== DATA ==
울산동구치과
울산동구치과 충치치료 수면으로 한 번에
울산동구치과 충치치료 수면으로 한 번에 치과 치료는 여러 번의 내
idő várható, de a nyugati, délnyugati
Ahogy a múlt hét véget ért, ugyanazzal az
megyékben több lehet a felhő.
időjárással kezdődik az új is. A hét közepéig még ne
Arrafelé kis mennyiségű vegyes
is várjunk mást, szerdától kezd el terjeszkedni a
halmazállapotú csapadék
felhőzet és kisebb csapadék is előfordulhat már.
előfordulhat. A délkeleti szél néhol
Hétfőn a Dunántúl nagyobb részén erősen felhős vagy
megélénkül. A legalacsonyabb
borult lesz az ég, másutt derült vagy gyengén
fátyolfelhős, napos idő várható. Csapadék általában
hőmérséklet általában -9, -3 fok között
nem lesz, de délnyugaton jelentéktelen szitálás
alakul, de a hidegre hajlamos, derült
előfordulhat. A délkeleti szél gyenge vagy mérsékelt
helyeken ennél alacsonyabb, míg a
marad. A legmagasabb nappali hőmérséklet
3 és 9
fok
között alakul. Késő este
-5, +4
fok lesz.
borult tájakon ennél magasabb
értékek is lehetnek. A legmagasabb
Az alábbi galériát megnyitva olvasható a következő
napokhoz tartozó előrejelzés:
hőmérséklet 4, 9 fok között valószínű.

--

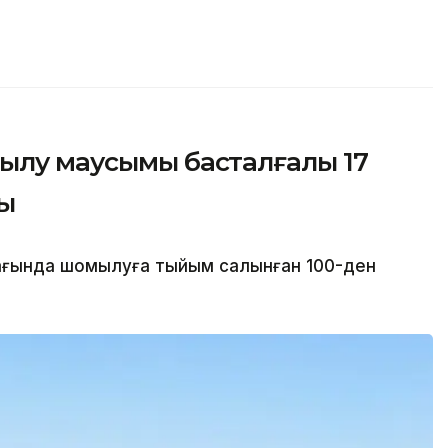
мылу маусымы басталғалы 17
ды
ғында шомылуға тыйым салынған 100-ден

== AIM OF THE TASK ==
Copy the stretch of the records above that runs from the line with "előfordulhat. A délkeleti szél néhol" through the line with "hőmérséklet 4, 9 fok között valószínű.". Both end lines belong in the copy, and nothing else does.

== ANSWER TO THIS EXERCISE ==
előfordulhat. A délkeleti szél néhol
Hétfőn a Dunántúl nagyobb részén erősen felhős vagy
megélénkül. A legalacsonyabb
borult lesz az ég, másutt derült vagy gyengén
fátyolfelhős, napos idő várható. Csapadék általában
hőmérséklet általában -9, -3 fok között
nem lesz, de délnyugaton jelentéktelen szitálás
alakul, de a hidegre hajlamos, derült
előfordulhat. A délkeleti szél gyenge vagy mérsékelt
helyeken ennél alacsonyabb, míg a
marad. A legmagasabb nappali hőmérséklet
3 és 9
fok
között alakul. Késő este
-5, +4
fok lesz.
borult tájakon ennél magasabb
értékek is lehetnek. A legmagasabb
Az alábbi galériát megnyitva olvasható a következő
napokhoz tartozó előrejelzés:
hőmérséklet 4, 9 fok között valószínű.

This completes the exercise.